Nothing outside the range is to be copied. From the entries below, reproduce exactly the lines starting at the one with "right shoulder: (389, 870, -13)" and ending at the one with "left knee: (849, 523, 2)", without pictures.

Pose landmark coordinates

----

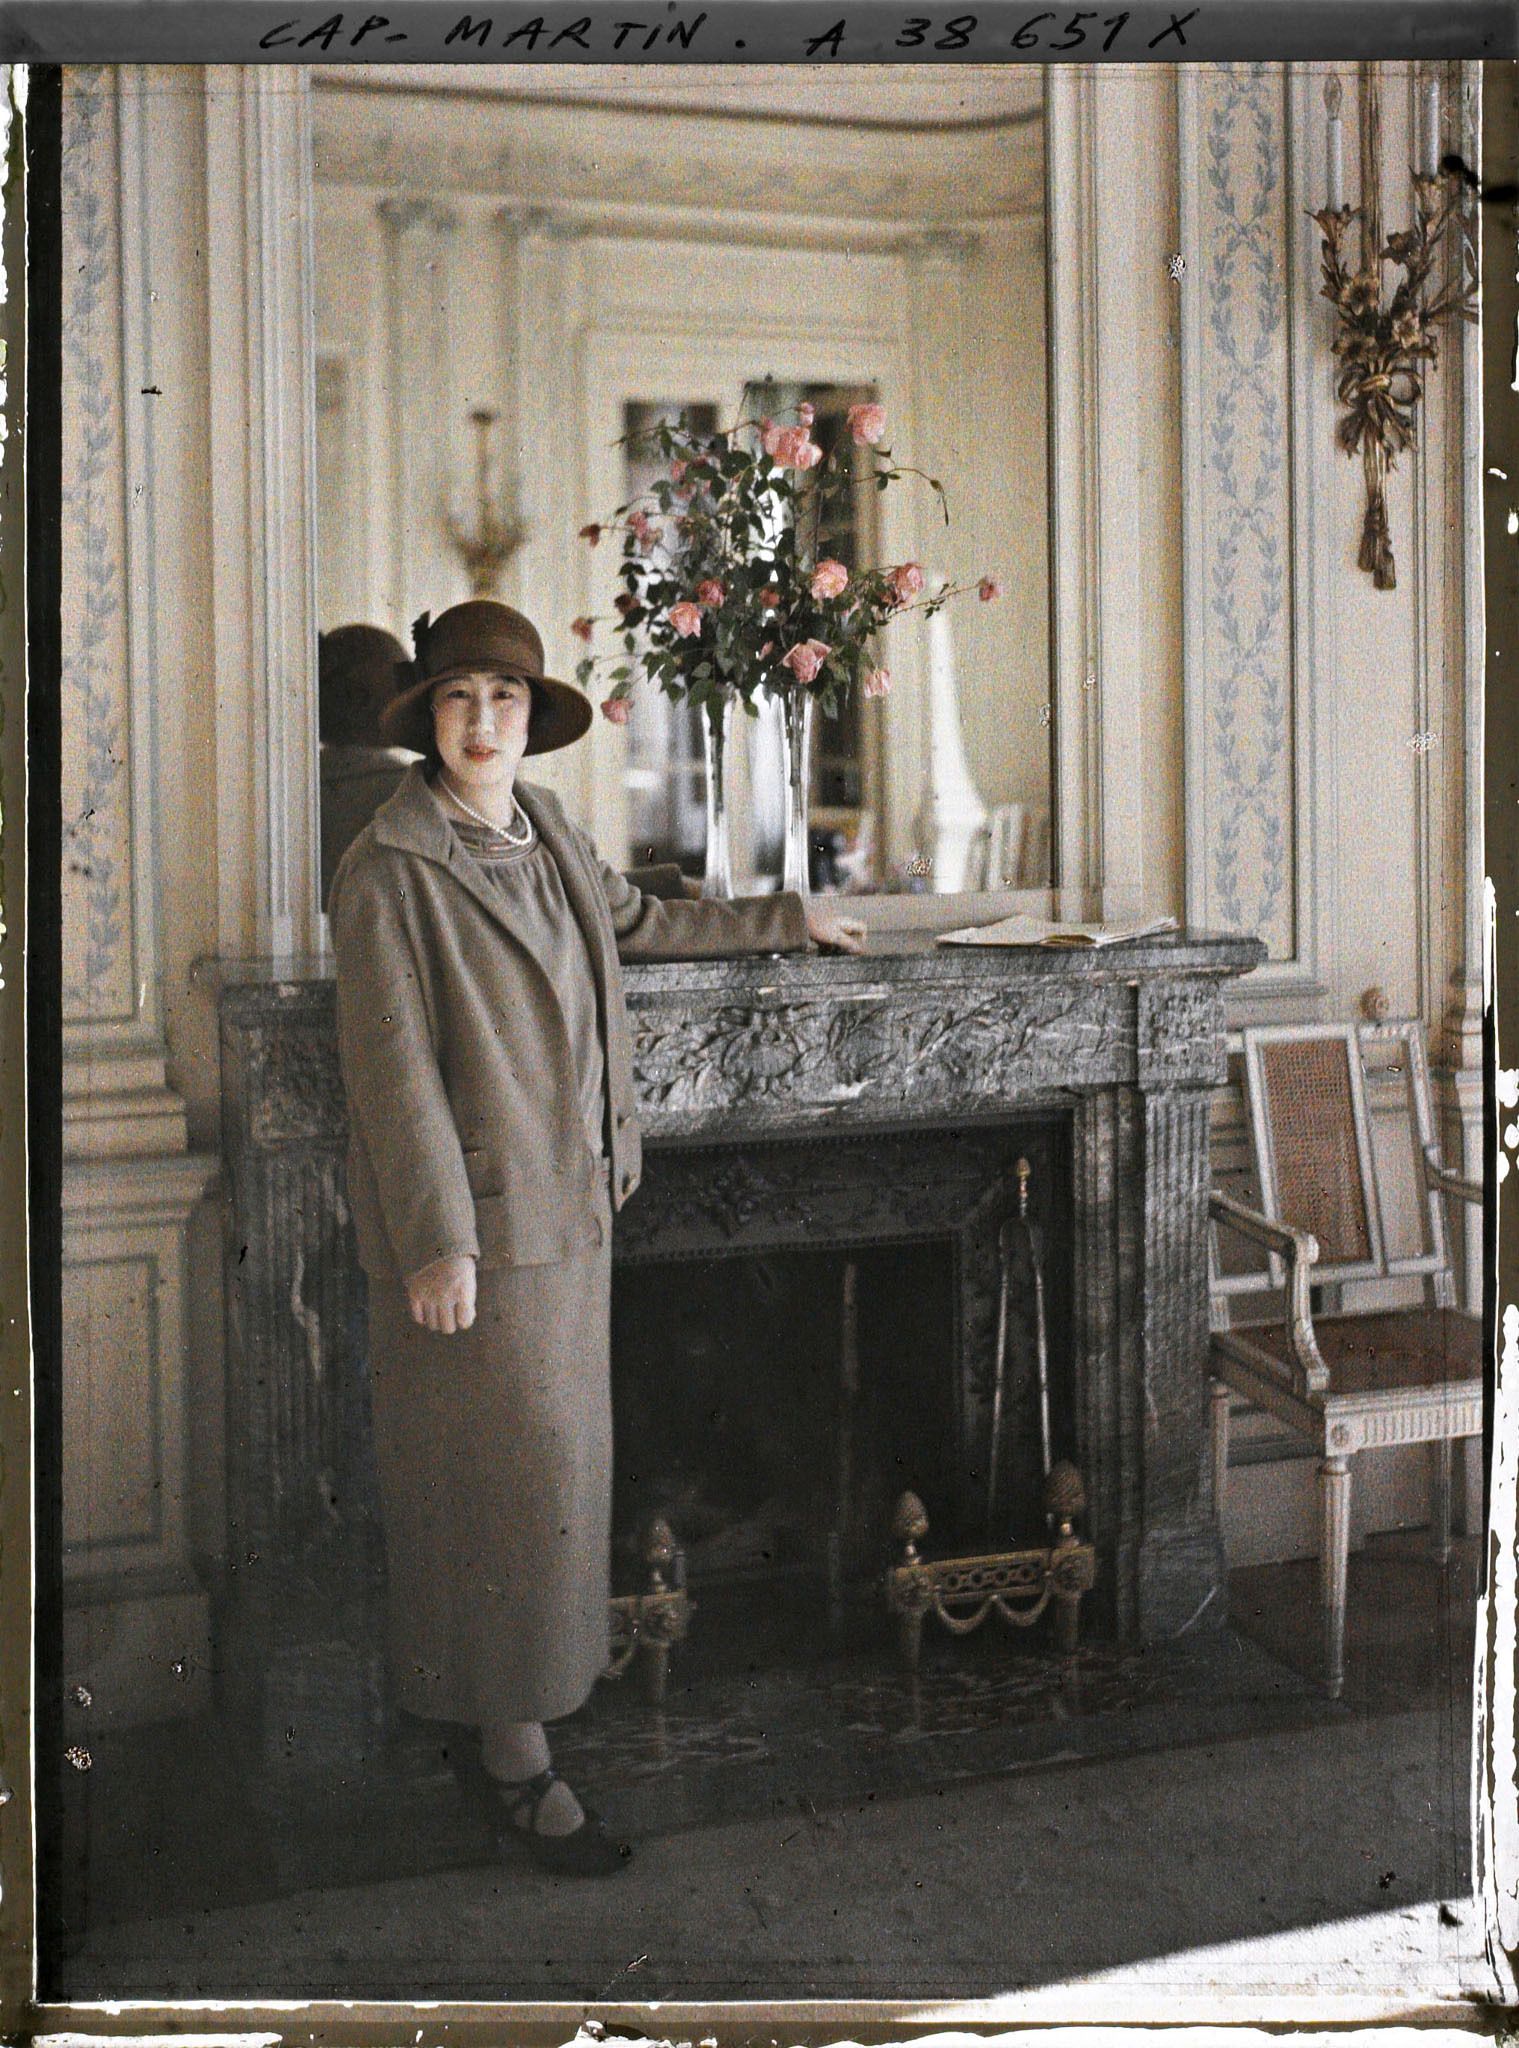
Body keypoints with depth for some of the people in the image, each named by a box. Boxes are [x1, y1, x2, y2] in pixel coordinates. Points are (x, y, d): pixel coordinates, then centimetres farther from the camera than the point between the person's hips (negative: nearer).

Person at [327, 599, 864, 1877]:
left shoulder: (550, 837, 10)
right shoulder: (389, 870, -13)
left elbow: (640, 922, 29)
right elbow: (393, 1067, -16)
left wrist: (786, 920, 34)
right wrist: (438, 1241, -19)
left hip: (566, 1206, 8)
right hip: (473, 1222, -8)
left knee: (554, 1467, 13)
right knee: (514, 1473, -4)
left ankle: (490, 1716, 29)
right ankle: (517, 1766, 9)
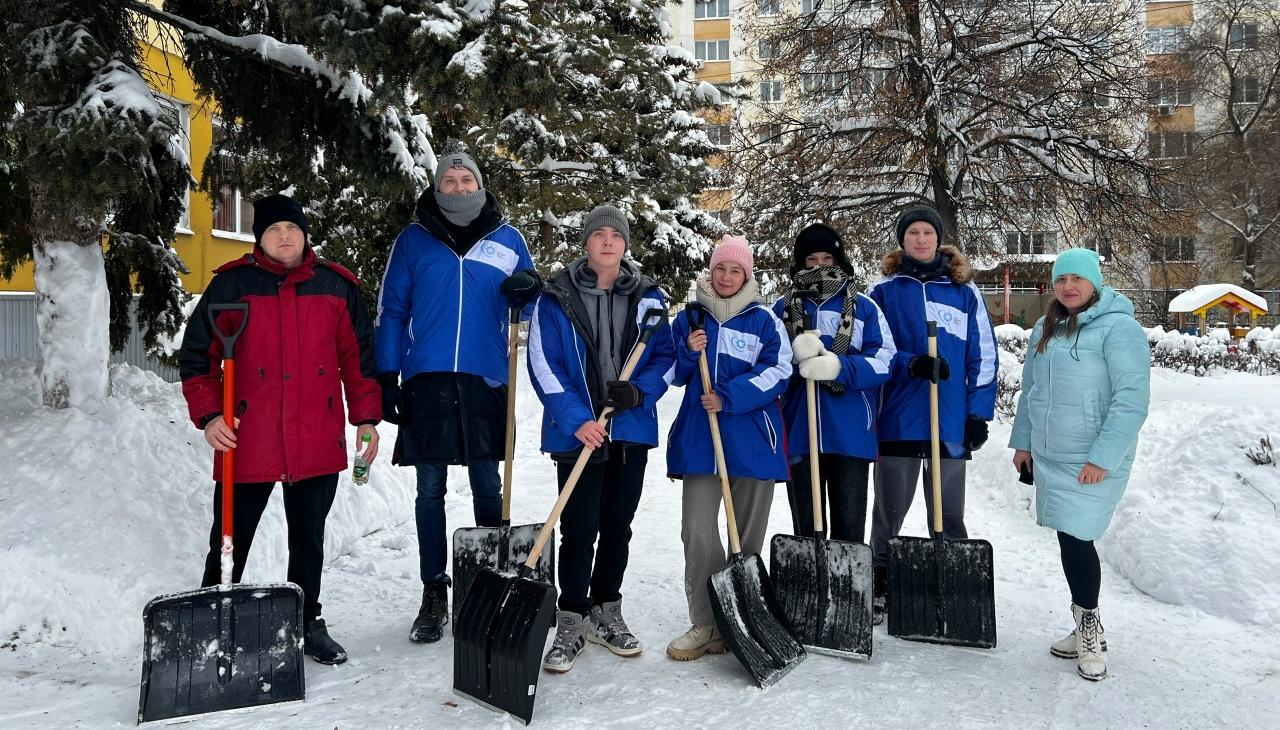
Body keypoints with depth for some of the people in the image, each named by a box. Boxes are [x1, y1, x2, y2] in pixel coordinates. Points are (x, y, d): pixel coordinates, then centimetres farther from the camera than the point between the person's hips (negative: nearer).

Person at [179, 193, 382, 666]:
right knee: (230, 543, 8)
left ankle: (308, 624, 30)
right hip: (247, 444, -2)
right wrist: (208, 415, -8)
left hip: (318, 444, 2)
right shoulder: (231, 285, 0)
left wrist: (366, 418, 6)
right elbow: (196, 356, 2)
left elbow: (359, 357, 10)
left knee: (308, 539, 14)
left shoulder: (336, 286, 6)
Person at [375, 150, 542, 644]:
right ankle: (433, 594, 15)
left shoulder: (507, 238, 9)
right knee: (429, 490, 4)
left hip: (485, 380, 0)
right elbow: (392, 311, 8)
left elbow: (530, 306, 15)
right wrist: (387, 378, 1)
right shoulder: (413, 239, 8)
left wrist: (529, 289, -10)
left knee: (488, 488, 7)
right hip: (427, 380, 0)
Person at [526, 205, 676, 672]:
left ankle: (607, 612, 29)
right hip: (577, 431, -3)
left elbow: (667, 356, 6)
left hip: (631, 430, 3)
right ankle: (572, 621, 12)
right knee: (579, 528, -3)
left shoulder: (648, 297, 4)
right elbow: (543, 364, -7)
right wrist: (577, 419, -16)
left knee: (618, 525, 13)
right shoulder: (556, 297, -4)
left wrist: (640, 390, -13)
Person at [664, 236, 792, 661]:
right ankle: (705, 623, 4)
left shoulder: (763, 319, 3)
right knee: (697, 531, -7)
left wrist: (730, 397, -16)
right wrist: (688, 351, -8)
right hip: (699, 438, 1)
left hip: (752, 438, -1)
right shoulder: (689, 318, 10)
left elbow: (778, 372, -6)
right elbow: (674, 374, 14)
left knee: (748, 535, 8)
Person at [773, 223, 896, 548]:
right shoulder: (783, 309, 12)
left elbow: (885, 360, -2)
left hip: (851, 433, -2)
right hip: (800, 432, 2)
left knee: (849, 523, 2)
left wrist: (839, 367, -19)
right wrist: (796, 352, -13)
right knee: (806, 522, 10)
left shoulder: (863, 306, 7)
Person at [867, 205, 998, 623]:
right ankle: (880, 588, 22)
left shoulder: (964, 291, 6)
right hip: (898, 419, 0)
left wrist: (979, 413, 0)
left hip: (950, 421, 0)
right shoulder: (884, 290, 4)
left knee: (948, 515, 10)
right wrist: (910, 364, -18)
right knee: (889, 513, 9)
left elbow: (983, 356, 6)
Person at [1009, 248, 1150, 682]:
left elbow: (1132, 399, -18)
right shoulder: (1044, 330, 12)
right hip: (1048, 457, 7)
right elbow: (1029, 390, 19)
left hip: (1092, 462, -7)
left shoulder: (1118, 328, -12)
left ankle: (1090, 627, 13)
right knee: (1069, 540, 12)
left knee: (1076, 539, -6)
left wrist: (1102, 457, -20)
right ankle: (1086, 631, 25)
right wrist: (1023, 442, 16)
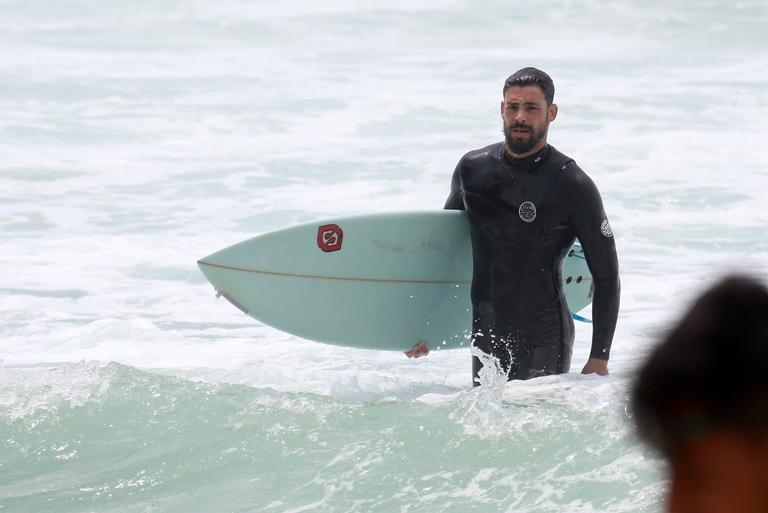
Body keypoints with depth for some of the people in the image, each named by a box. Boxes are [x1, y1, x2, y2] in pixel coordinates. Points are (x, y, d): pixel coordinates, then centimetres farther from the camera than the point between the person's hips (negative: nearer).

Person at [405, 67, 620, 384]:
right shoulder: (472, 169, 4)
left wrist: (599, 359, -10)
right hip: (485, 334, 5)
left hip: (544, 344, -4)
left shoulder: (573, 186, -9)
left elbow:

----

◆ **Task result**
right shoulder: (389, 870, -13)
left elbow: (640, 922, 29)
right elbow: (393, 1067, -16)
left wrist: (786, 920, 34)
right wrist: (438, 1241, -19)
left hip: (566, 1206, 8)
right hip: (473, 1222, -8)
left knee: (554, 1467, 13)
right knee: (514, 1473, -4)
left ankle: (490, 1716, 29)
right ankle: (517, 1766, 9)
Body keypoints with depth for some of the people in the image, each named by a box. Boxes are [x1, y1, x2, y2] in pixel coordinates. Points are (x, y, d): pixel coordinates, then centimetres farther from the camera than the point between the person's hips (negative: nearer).

Person at [179, 193, 382, 666]:
right knee: (230, 543, 8)
left ankle: (308, 624, 30)
right hip: (247, 444, -2)
right wrist: (208, 415, -8)
left hip: (318, 444, 2)
right shoulder: (231, 285, 0)
left wrist: (366, 418, 6)
right elbow: (196, 356, 2)
left elbow: (359, 357, 10)
left knee: (308, 539, 14)
left shoulder: (336, 286, 6)
Person at [375, 150, 542, 644]:
right ankle: (433, 594, 15)
left shoulder: (507, 238, 9)
right knee: (429, 490, 4)
left hip: (485, 380, 0)
right elbow: (392, 311, 8)
left elbow: (530, 306, 15)
right wrist: (387, 378, 1)
right shoulder: (413, 239, 8)
left wrist: (529, 289, -10)
left knee: (488, 488, 7)
right hip: (427, 380, 0)
Person at [526, 205, 676, 672]:
left ankle: (607, 612, 29)
right hip: (577, 431, -3)
left elbow: (667, 356, 6)
left hip: (631, 430, 3)
right ankle: (572, 621, 12)
right knee: (579, 528, -3)
left shoulder: (648, 297, 4)
right elbow: (543, 364, -7)
right wrist: (577, 419, -16)
left knee: (618, 525, 13)
right shoulder: (556, 297, -4)
left wrist: (640, 390, -13)
Person at [664, 236, 792, 661]:
right ankle: (705, 623, 4)
left shoulder: (763, 319, 3)
right knee: (697, 531, -7)
left wrist: (730, 397, -16)
right wrist: (688, 351, -8)
right hip: (699, 438, 1)
left hip: (752, 438, -1)
right shoulder: (689, 318, 10)
left elbow: (778, 372, -6)
right elbow: (674, 374, 14)
left knee: (748, 535, 8)
Person at [773, 223, 896, 548]:
right shoulder: (783, 309, 12)
left elbow: (885, 360, -2)
left hip: (851, 433, -2)
right hip: (800, 432, 2)
left knee: (849, 523, 2)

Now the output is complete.